NAD+ was extracted from frozen ventricular tissues using perchloric acid. For these determinations, 30 mg of fresh frozen tissue was powdered in a mortar under liquid nitrogen and thoroughly mixed with 150 μl 0.6 M perchloric acid. The mixture was then homogenized, neutralized with 150 μl 3 M potassium hydroxide. NAD+ concentrations were determined fluorometrically in dilutions of the supernatant sample using alcohol dehydrogenase (Sigma-Aldrich, St. Louis, MO). Excitation was at 339 nm, and emission wavelength was at 460 nm in a spectrofluorimeter (Spectra MaxGeminiXS, Sunnyvale, CA) .

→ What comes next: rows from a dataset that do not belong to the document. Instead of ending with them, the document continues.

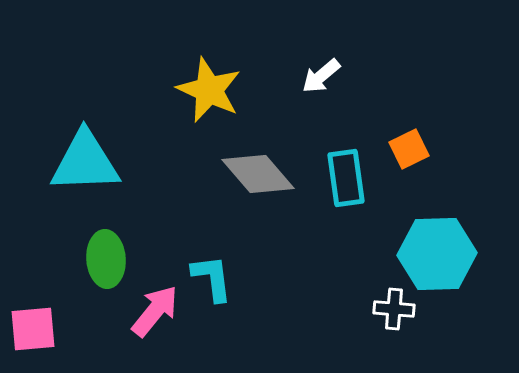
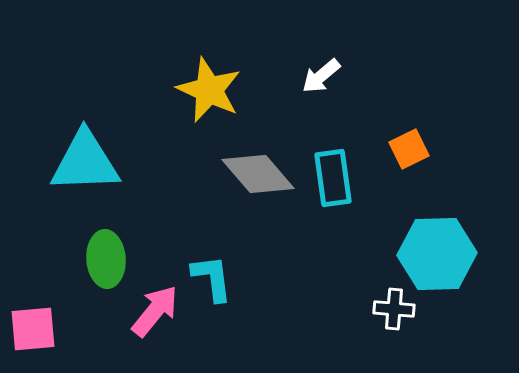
cyan rectangle: moved 13 px left
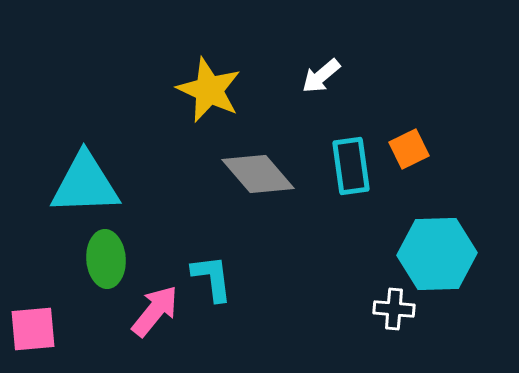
cyan triangle: moved 22 px down
cyan rectangle: moved 18 px right, 12 px up
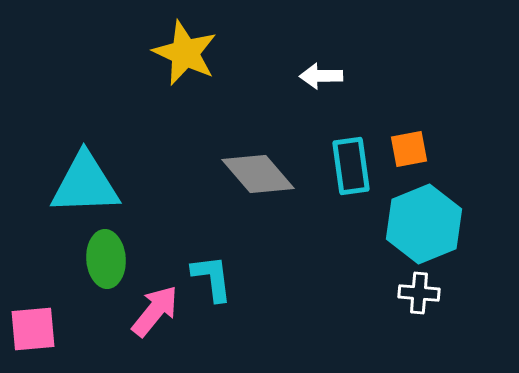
white arrow: rotated 39 degrees clockwise
yellow star: moved 24 px left, 37 px up
orange square: rotated 15 degrees clockwise
cyan hexagon: moved 13 px left, 30 px up; rotated 20 degrees counterclockwise
white cross: moved 25 px right, 16 px up
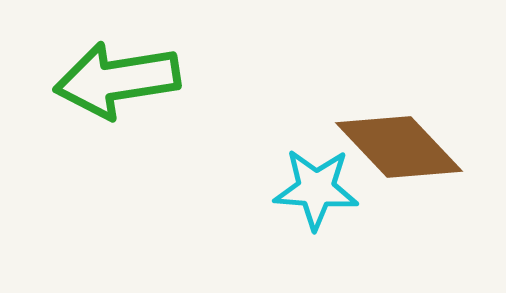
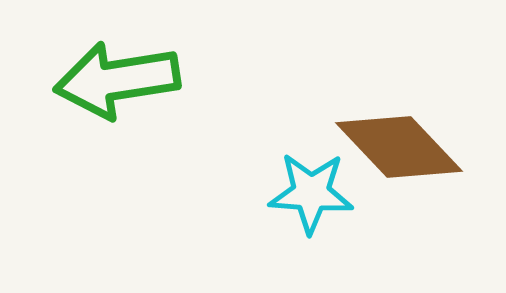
cyan star: moved 5 px left, 4 px down
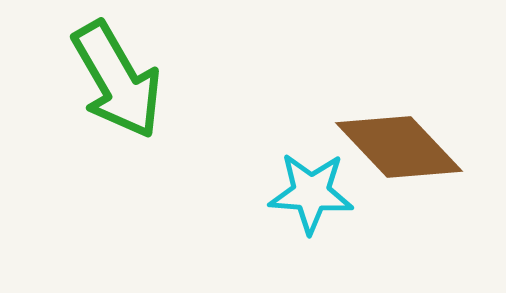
green arrow: rotated 111 degrees counterclockwise
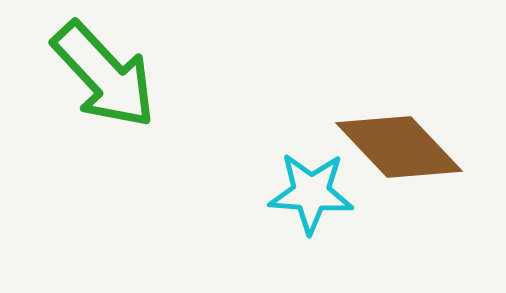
green arrow: moved 13 px left, 5 px up; rotated 13 degrees counterclockwise
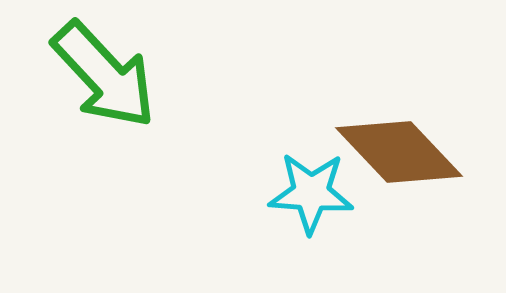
brown diamond: moved 5 px down
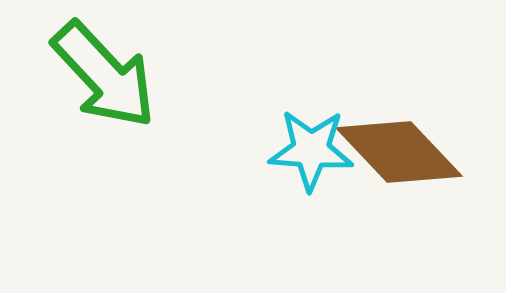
cyan star: moved 43 px up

Heart tissue was homogenized in a RIPA lysis buffer and centrifuged at 4°C for 20 min at 12,000xg. Supernatants were removed and protein concentration was measured using the Bradford assay. About 50 μg of equivalent protein samples were separated on a 7%, 10%, or 15% SDS-PAGE gel in a mini gel apparatus (Mini-PROTEAN II;Bio-Rad). Membranes were blocked with 5% milk in Tris-buffered saline/Tween 20 and incubated in anti-Sirt3, anti-PGC1α, anti-Akt, anti-phospho-Akt (pAkt), anti-HO-1, anti-GAPDH and anti-α-tubulin (Cell Signaling Technology, Beverly, MA) antibodies at the 1:1,000 dilution factor overnight at 4°C. Membranes were rinsed and incubated with horseradish peroxidase conjugated secondary antibodies and exposed using enzymatic chemiluminescence. The intensity of immunoblot bands was detected with a Bio-Rad Calibrated Densitometer (Model: GS-800). Images obtained by Western blot were analyzed using an ImageJ software (NIH) to quantify gel densities .
Co-IP assay was performed following the protocol of the Co-IP kit (Pierce). Briefly, 50 μg of purified IR and PGC-1 antibodies were immobilized with coupling resin. Protein extracts (500 μg) were incubated with antibody-coupled resin gently end-over-end mixing for 2 hours at room temperature. The resin was washed, and the protein complexes bound to the antibody were eluted with 50 μl of elution buffer. The eluted protein was boiled and separated by 10% SDS-PAGE, transferred to a nitrocellulose membrane, and incubated with anti-Acetylated Lysine antibody. Antibody binding was detected using the enhanced chemiluminescence. The film was scanned and the intensity of immunoblotting bands was detected with a Bio-Rad Calibrated Densitometer (model GS-800) .
Data were Mean ± SEM. Statistical comparison was performed by a 1-way ANOVA followed by the Tukey post hoc test. Significance was set at p < 0.05.
CONFLICTS OF INTEREST
None of the authors declare any conflict of interest associated with this work.
This work was supported in part by the National Natural Science Foundation of China (NSFC 81522004, 81370195). Portion of this work was presented in the 2013 American Diabetes Association Scientific Session in Chicago, IL.